● Data excerpts
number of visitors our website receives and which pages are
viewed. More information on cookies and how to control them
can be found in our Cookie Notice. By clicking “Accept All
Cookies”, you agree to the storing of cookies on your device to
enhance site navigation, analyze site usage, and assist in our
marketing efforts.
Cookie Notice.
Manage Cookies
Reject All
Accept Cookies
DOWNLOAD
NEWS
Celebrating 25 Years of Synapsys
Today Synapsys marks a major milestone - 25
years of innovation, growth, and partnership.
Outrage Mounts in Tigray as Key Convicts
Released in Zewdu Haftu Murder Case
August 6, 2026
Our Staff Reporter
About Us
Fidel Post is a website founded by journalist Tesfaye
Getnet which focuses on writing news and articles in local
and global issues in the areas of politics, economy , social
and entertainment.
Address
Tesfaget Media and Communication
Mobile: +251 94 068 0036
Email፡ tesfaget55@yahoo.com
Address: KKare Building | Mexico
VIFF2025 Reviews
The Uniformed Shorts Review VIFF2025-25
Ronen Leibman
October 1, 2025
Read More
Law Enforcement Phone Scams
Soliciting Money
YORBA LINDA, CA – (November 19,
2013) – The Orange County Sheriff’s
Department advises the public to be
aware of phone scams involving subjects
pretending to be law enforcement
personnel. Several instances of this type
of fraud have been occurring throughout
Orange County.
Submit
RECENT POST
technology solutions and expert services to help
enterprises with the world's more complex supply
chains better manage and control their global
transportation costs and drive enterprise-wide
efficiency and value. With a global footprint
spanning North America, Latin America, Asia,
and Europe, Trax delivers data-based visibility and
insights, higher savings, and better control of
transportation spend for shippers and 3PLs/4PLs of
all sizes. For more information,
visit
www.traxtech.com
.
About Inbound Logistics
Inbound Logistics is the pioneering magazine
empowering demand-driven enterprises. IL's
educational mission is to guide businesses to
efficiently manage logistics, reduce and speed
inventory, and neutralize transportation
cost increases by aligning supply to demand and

● Assignment
Collect the lines of the records that include the string "Notice".

● Exercise response
can be found in our Cookie Notice. By clicking “Accept All
Cookie Notice.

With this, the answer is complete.